YOUR TASK = Gather every line below that contains the word "speedometer" and copy each one in full.

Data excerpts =

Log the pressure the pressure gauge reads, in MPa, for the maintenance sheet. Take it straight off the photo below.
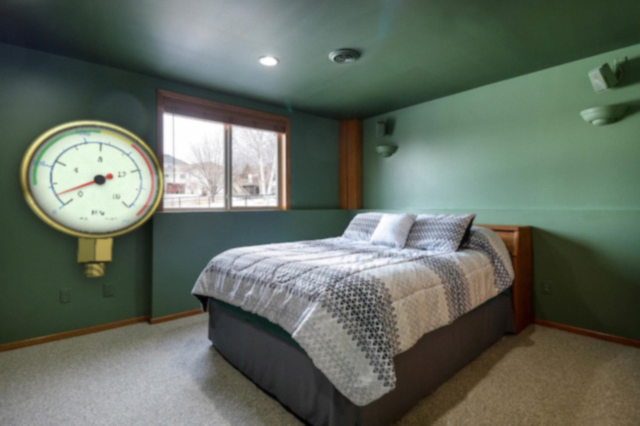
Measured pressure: 1 MPa
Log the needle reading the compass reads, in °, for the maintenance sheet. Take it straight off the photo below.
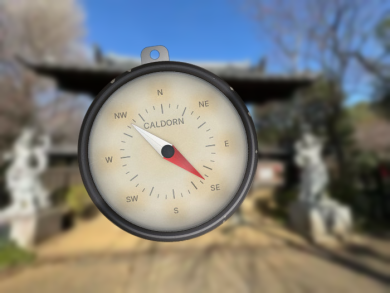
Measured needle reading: 135 °
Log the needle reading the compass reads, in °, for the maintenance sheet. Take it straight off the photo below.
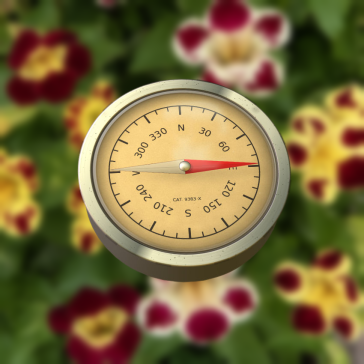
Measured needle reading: 90 °
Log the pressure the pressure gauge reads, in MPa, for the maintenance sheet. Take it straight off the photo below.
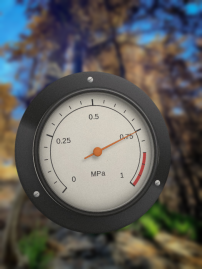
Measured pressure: 0.75 MPa
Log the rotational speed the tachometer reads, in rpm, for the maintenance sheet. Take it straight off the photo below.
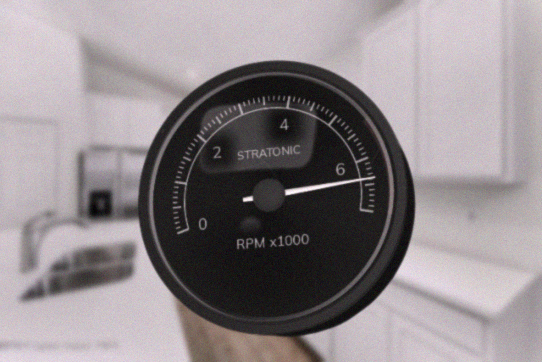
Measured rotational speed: 6400 rpm
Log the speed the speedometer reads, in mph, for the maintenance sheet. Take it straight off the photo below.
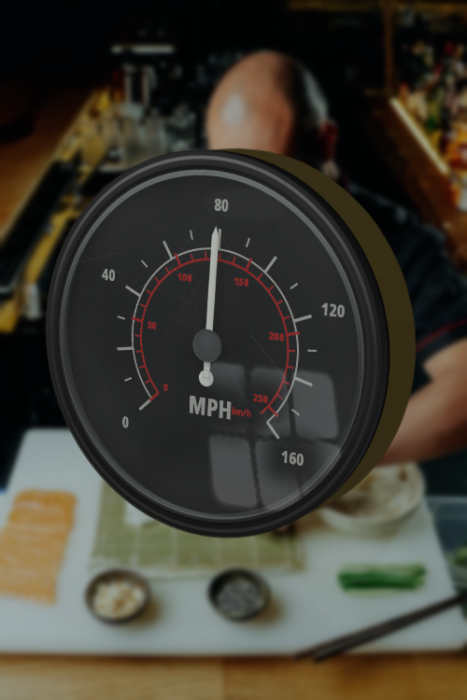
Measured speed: 80 mph
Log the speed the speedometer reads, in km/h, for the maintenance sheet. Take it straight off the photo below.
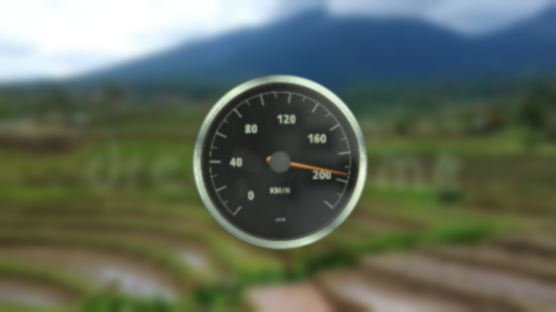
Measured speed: 195 km/h
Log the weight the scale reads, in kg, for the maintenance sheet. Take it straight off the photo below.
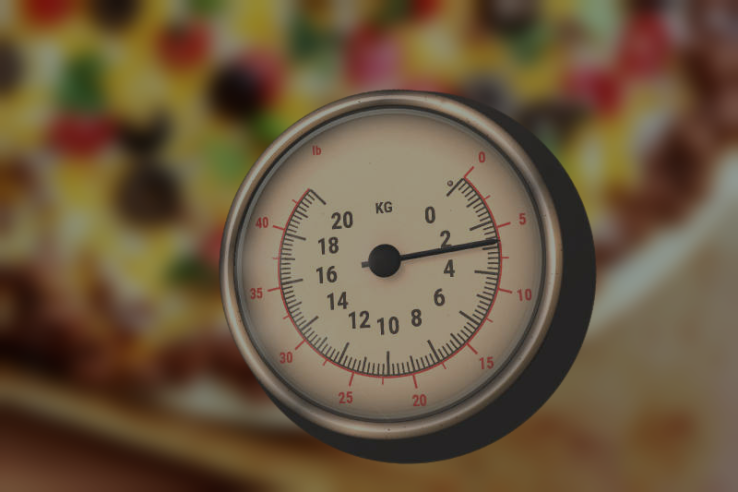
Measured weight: 2.8 kg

EXERCISE RESULT =
Log the speed the speedometer reads, in mph, for the maintenance sheet. Take it straight off the photo below.
Log the speed the speedometer reads, in km/h, for the maintenance sheet. Take it straight off the photo below.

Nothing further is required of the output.